The whole reason I'm not a foster parent yet is because I can't do so in my current living situation. I love living where I do, but financially, a change just hasn't been possible. So while fostering and adoption are my long-term goals, the first thing to happen has to be my moving out. Insert frugality, side jobs, and a hope of getting published here. My plan (which you know is always exactly how things go) was to save like mad and move out some time in the next one to two years.
Annnd this is where God decided to laugh hysterically.

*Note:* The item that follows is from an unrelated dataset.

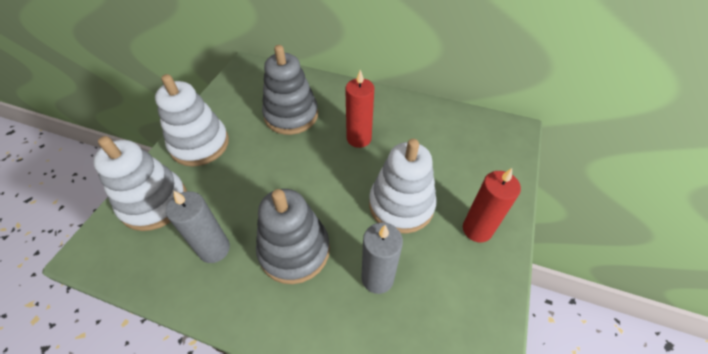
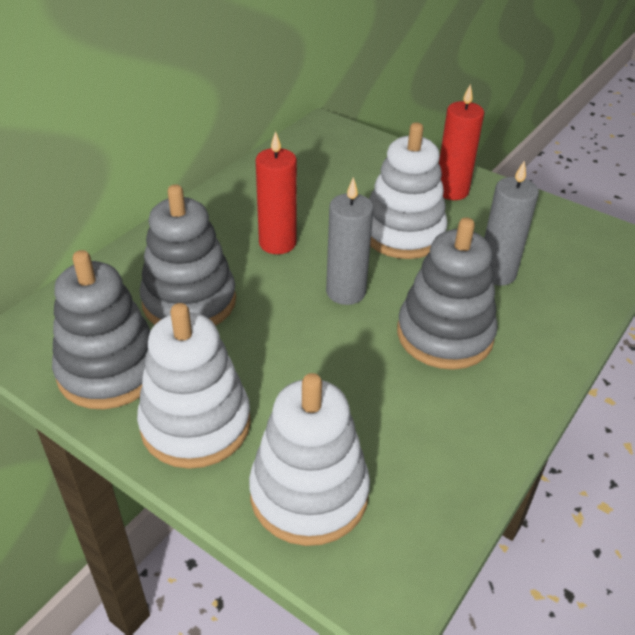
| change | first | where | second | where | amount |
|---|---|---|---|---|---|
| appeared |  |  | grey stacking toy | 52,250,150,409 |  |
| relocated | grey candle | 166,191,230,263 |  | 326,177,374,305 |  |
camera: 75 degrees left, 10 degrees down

I received news this week that the people I live with need to sell their house. In other words, I'm gonna be moving out a whole lot sooner than planned! At first glance, this seemed to derail my plans in a big way, but after a very anxious 24 hours and numerous talks with God-fearing friends, I came to realize what a huge answer to prayer this is.
- I get to move out. As scary as this week has been, that IS what I wanted.
- Doors have been opened for financial provision, possibly in more ways than one.
- I got to avoid two very awkward conversations that would have had to take place in the future.
- I also get to avoid two situations that would have been guilt-inducing even though I wasn't doing anything wrong.
- If all goes, ahem, according to plan, I could be caring for a foster child by this time next year.
What's funny is that just two posts ago, I ended by saying something along the lines of "Knowing God, the path won't be that straight. I'm pretty sure He'll take this small act of obedience and use it to open a door I never saw coming." And y'all, let me tell you..... I never saw this coming.